Study lead author Dr. Fonda Davis Eyler noted, however, that these physical differences were barely noticeable to the naked eye: "if you looked at two different children (one from each group), you wouldn't be able to tell,'' she said.

Standard psychological testing revealed no significant differences in overall intellectual performance among the two groups of newborns. However, according to Eyler, more subtle behavioral differences emerged during subsequent testing.

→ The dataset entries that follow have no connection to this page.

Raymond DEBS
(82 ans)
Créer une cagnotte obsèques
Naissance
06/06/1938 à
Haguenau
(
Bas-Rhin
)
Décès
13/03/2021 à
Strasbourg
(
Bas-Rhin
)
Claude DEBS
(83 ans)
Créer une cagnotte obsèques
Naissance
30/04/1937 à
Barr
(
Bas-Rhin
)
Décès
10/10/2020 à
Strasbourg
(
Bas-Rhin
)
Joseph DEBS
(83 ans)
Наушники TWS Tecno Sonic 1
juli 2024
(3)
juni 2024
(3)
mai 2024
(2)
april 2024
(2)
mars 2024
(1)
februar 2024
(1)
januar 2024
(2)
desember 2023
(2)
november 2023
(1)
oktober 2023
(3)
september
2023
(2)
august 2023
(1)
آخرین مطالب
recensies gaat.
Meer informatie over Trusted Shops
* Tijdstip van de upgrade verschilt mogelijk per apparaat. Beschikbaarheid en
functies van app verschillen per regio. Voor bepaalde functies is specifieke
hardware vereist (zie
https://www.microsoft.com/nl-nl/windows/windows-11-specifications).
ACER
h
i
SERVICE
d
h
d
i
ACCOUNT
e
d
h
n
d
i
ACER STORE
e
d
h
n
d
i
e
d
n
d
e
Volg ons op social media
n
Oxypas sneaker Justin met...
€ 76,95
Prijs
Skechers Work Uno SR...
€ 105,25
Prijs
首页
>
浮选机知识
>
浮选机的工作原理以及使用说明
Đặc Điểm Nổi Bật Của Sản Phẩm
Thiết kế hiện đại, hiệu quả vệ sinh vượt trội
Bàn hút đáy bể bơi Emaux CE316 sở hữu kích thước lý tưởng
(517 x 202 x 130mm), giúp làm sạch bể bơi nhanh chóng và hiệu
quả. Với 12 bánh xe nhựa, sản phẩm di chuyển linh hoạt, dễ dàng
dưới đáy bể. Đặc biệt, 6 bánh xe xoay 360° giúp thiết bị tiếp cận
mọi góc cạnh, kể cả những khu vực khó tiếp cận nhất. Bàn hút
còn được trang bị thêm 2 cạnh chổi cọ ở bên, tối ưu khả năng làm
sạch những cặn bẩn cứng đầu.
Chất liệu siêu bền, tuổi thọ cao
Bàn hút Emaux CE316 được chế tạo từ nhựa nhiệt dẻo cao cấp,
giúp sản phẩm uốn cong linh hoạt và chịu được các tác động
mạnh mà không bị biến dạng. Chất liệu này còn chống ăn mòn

Drug-exposed babies "would be in their alert state less often," she explained, "or they would cry more, or they would just be more difficult to keep in the kind of state to be available, to do the testing."

Still, Eyler, a psychologist, notes that these behavioral differences were, again, less than immediately obvious. "It wouldn't be a baby that you would say, 'Oh my goodness, this mother's going to take (the baby) home and have lots of problems, and everyone's going to notice,'" she said.

However, the Florida researchers caution that no one yet understands the long-term implications of subtle drug-related alterations in physical or mental development. "If, as a group, (the fetally exposed babies) all had a little more difficulty, it makes you wonder if this is a red flag for something that will come out later," Eyler said.

In an effort to discover the long-term effects, if any, of fetal cocaine exposure on child development, she and her colleagues plan to follow the developmental progress of this same cohort of children over their first 8 years of life.

The good news, she says, is that none of the findings in the current study point to extreme damage. "While we don't know what that means long-term, that gives us more hope that these children aren't doomed to be forever disabled," she said. Eyler notes that the very act of naming a child a "crack baby" can, in itself, bring about great harm. She believes all stigmatizing labels "can be a self-fulfilling prophecy. We think they're going to do poorly, we don't expect for them to do well, (and) so we don't push for that."